In 2006, A.F.S.K. Hom Tov announced a plan to build a small (1–2 tonne/h) test plant in Haifa before building a full scale production plant at Mishor Rotem.[8][9][10] The company envisioned bringing bitumen 80 kilometres (50 mi) by pipeline from the Ashdod refinery and returning product along the same corridor.[11] However, the plan was not implemented, and Hom Tov subsequently ceased to operate.
In July 2011, Israel Energy Initiatives, a subsidiary of Genie Energy, received a one-year extension of its three year exclusive license to explore oil shale resources on 238 square kilometres (92 sq mi) in Israel's Shfela region.[12][13] The project is suspended. In May 2011, the Russian energy company Inter RAO announced that it had received a license to develop oil shale resources in the Negev desert. The company was said to be planning an oil extraction plant and a 150 MW oil shale-fired power plant.[14][15][16] The license ended on 9 April 2012 and was not renewed.[17]
Other companies having exploration licenses are Rotem Amfert Negev, Alderamin Holdings and Northwood Exploration Israel at the Mishom Rotem region, and Shapir Civil Engineering at the Oron region.[18] Northwood Exploration Israel, owned by the Casella family, operates through limited partnership Rotem Energy.
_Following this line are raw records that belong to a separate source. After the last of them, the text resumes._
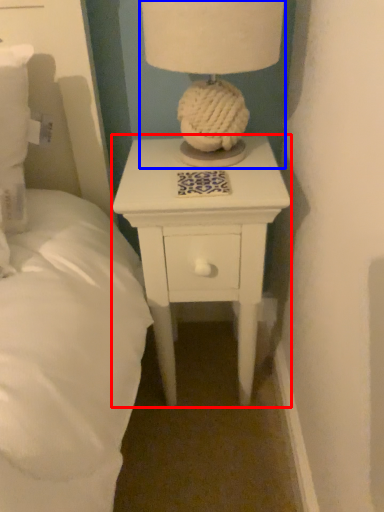
Question: Which point is closer to the camera, nightstand (highlighted by a red box) or table lamp (highlighted by a blue box)?

Choices:
 (A) nightstand
 (B) table lamp

Answer: (B)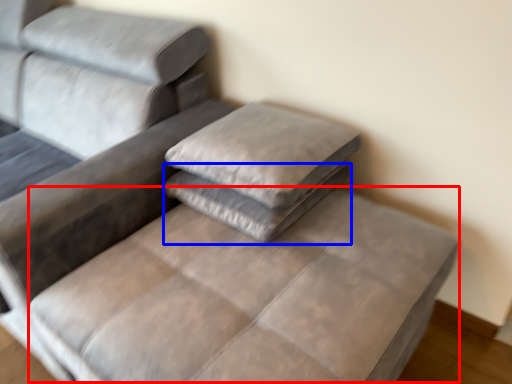
Question: Which point is further to the camera, mattress (highlighted by a red box) or pillow (highlighted by a blue box)?

Choices:
 (A) mattress
 (B) pillow

Answer: (B)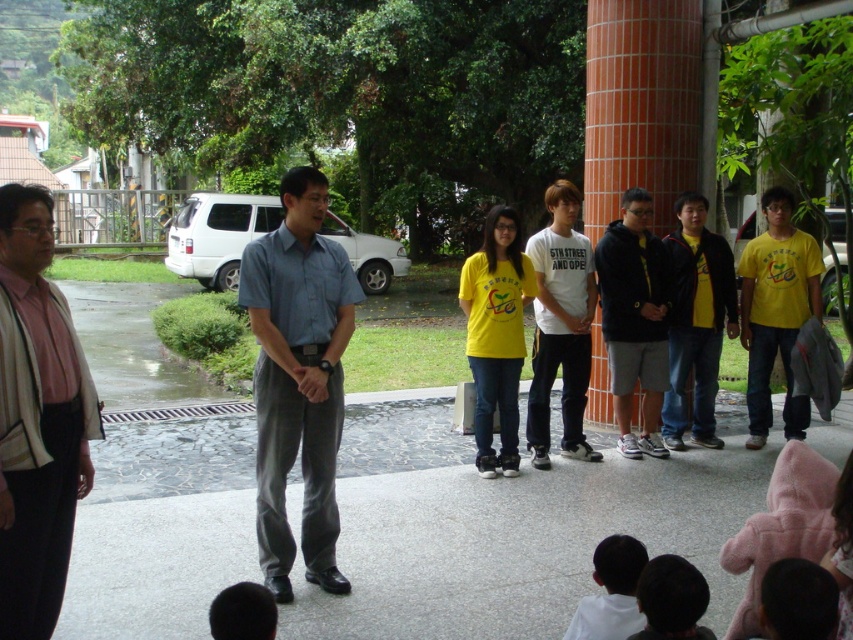
Based on the photo, you are standing at the point marked by coordinates point [299,378]. Which object is directly in front of you?

The point [299,378] marks light blue fabric shirt at center, so the light blue fabric shirt at center is directly in front of you.

You are a photographer trying to capture a group photo of the two speakers in the scene. The light blue fabric shirt at center and yellow matte shirt at center are both part of the group. Based on their positions, which speaker should you focus on first to ensure they are in the frame?

The light blue fabric shirt at center should be focused on first since it is taller than the yellow matte shirt at center, ensuring it is centered in the frame.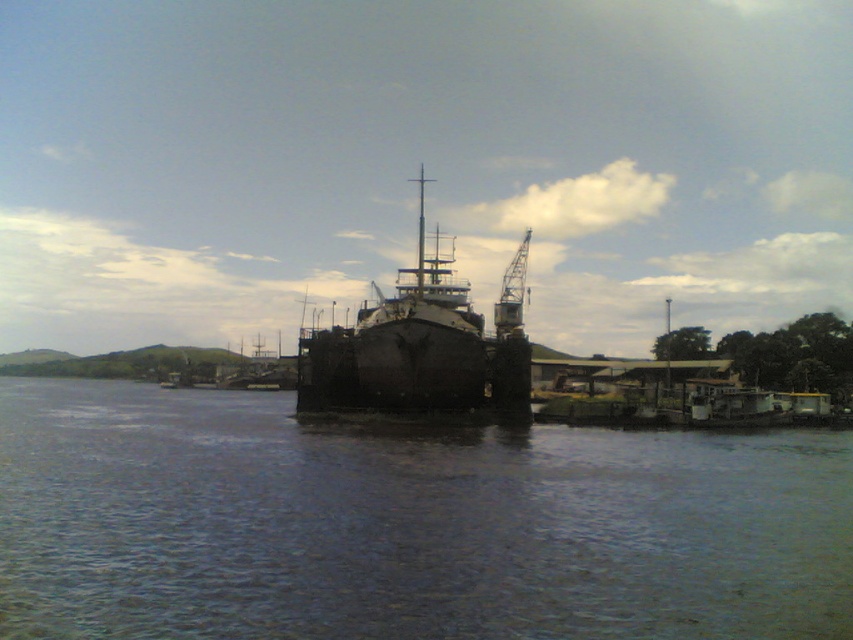
In the scene shown: Is the position of dark blue water at center more distant than that of rusty metal ship at center?

No, it is in front of rusty metal ship at center.

What do you see at coordinates (405, 524) in the screenshot? This screenshot has height=640, width=853. I see `dark blue water at center` at bounding box center [405, 524].

Where is `dark blue water at center`? Image resolution: width=853 pixels, height=640 pixels. dark blue water at center is located at coordinates (405, 524).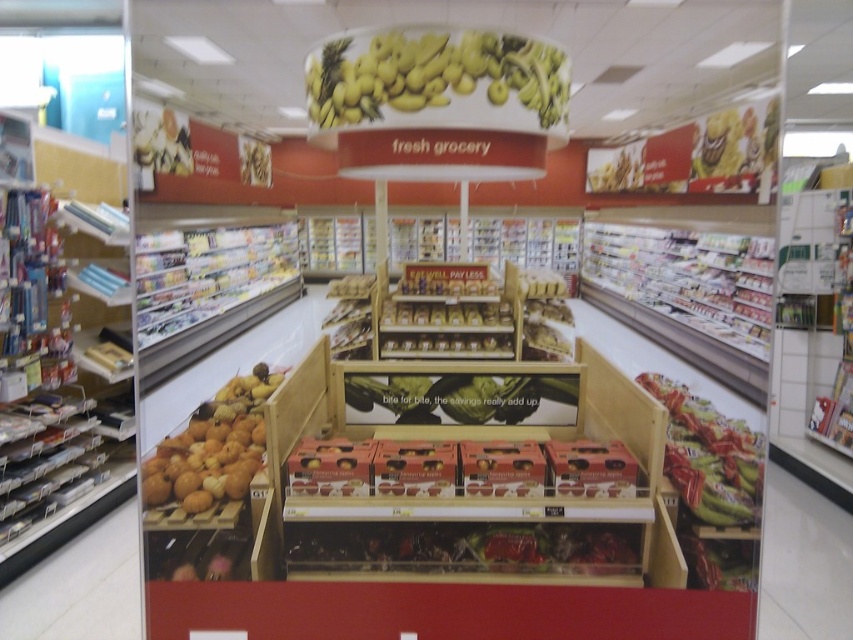
Question: Considering the real-world distances, which object is closest to the matte cardboard boxes at center?

Choices:
 (A) green matte leaf at center
 (B) shiny red bag at right
 (C) metallic silver shelves at left

Answer: (A)

Question: Which of the following is the closest to the observer?

Choices:
 (A) (221, 394)
 (B) (737, 477)
 (C) (636, 524)
 (D) (471, 35)

Answer: (D)

Question: Is shiny plastic berries at center positioned in front of metallic gold snack at center?

Choices:
 (A) no
 (B) yes

Answer: (B)

Question: Does shiny plastic berries at center come behind green matte leaf at center?

Choices:
 (A) no
 (B) yes

Answer: (A)

Question: Can you confirm if shiny plastic berries at center is smaller than metallic gold snack at center?

Choices:
 (A) no
 (B) yes

Answer: (B)

Question: Which object is the closest to the metallic silver shelves at left?

Choices:
 (A) shiny plastic berries at center
 (B) shiny red bag at right
 (C) yellow matte bananas at upper center
 (D) green matte leaf at center

Answer: (D)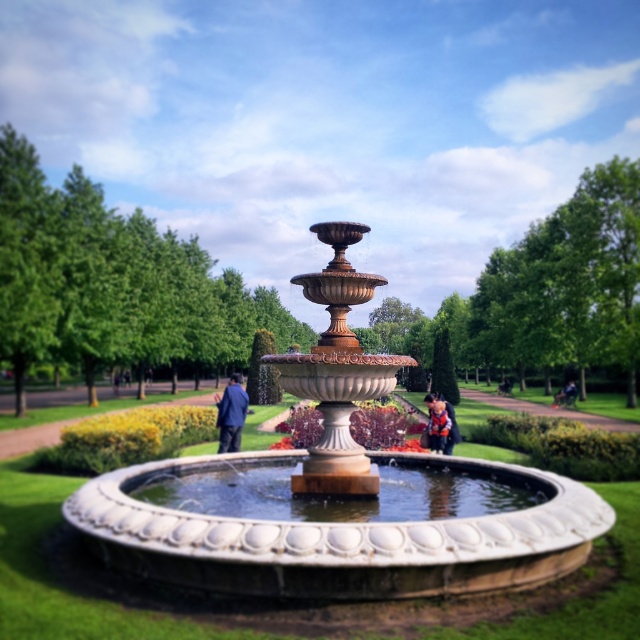
Question: Which object appears farthest from the camera in this image?

Choices:
 (A) orange life vest at center
 (B) white stone fountain at center

Answer: (A)

Question: Does white stone fountain at center have a smaller size compared to blue fabric jacket at center?

Choices:
 (A) no
 (B) yes

Answer: (B)

Question: Among these objects, which one is farthest from the camera?

Choices:
 (A) orange life vest at center
 (B) white stone fountain at center
 (C) blue fabric jacket at center

Answer: (C)

Question: Can you confirm if white stone fountain at center is positioned to the right of orange life vest at center?

Choices:
 (A) no
 (B) yes

Answer: (A)

Question: Is white stone fountain at center positioned before blue fabric jacket at center?

Choices:
 (A) no
 (B) yes

Answer: (B)

Question: Which point appears closest to the camera in this image?

Choices:
 (A) (362, 577)
 (B) (220, 404)
 (C) (426, 401)

Answer: (A)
Its license covers about 245 million tonnes of oil shale containing about 135 million barrels (21,500,000 cubic metres) of shale oil. It plans to build a Galoter-type oil extraction plant with annual capacity of 800,000–900,000 barrels (130,000–140,000 cubic metres) of shale oil, and a 15 MW oil shale-fired power plant.[19][20]
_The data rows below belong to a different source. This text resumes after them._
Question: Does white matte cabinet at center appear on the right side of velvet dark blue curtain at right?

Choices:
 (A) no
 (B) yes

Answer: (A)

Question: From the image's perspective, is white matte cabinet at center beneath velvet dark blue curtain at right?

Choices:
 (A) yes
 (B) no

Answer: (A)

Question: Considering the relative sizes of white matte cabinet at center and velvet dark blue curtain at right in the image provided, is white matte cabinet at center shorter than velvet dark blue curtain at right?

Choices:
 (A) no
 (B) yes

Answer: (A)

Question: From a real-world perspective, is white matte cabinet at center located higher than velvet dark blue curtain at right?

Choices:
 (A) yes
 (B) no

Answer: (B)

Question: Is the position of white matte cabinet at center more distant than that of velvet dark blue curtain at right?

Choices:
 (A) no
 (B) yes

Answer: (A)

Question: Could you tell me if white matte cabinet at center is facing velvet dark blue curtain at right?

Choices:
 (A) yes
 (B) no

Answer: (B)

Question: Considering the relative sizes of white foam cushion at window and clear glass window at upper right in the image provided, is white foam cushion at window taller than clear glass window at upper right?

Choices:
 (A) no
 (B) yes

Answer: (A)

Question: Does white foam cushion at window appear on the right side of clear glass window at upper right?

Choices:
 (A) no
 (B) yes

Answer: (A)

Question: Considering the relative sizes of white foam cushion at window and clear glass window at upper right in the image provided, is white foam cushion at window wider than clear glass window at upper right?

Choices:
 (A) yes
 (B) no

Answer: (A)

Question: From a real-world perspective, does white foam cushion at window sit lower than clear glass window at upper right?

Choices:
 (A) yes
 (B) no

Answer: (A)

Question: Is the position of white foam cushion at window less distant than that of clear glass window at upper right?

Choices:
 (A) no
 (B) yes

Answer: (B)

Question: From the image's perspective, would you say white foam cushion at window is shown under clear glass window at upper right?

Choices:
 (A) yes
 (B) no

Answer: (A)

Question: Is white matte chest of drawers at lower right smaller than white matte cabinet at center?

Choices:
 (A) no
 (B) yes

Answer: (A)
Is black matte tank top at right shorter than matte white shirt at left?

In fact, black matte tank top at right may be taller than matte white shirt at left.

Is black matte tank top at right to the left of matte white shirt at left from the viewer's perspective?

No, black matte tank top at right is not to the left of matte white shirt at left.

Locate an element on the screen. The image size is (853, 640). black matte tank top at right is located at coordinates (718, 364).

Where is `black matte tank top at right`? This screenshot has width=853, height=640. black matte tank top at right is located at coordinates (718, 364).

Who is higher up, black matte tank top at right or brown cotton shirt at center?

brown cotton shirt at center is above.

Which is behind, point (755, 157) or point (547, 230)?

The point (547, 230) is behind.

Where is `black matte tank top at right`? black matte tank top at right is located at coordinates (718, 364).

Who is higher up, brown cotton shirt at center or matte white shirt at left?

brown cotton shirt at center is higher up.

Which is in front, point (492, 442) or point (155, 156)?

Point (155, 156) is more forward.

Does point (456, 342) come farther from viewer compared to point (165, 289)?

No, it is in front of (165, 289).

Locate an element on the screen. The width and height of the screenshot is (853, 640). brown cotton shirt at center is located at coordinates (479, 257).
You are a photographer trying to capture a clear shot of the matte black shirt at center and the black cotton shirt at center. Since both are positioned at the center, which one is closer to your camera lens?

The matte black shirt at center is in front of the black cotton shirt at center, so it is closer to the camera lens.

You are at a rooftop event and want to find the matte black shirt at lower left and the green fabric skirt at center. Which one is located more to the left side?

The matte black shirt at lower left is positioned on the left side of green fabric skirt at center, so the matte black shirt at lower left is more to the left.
Oil-shale development in Israel has caused protests among environmental organisations. In 2006, the Israeli-Palestinian NGO Bustan opposed the development by A.F.S.K. Hom Tov due to environmental impact.[21] Since the announcement in 2011 by IEI to develop shale-oil extraction in Israel, these project have been opposed by inhabitants of Adullam who formed Citizens' Committee to Save Adullam, and different environmental organizations and protest groups such as Greenpeace, Israel Union for Environmental Defense, Life and Environment, Society for the Protection of Nature in Israel, and the U.S.-based Green Zionist Alliance.[22][23][24] Main concerns of protesters have been increased greenhouse gas emissions, on-site storage of hazardous materials that could potentially infiltrate ground water, risk of other pollutants, drilling of multiple boreholes and altering the land for decades.[25]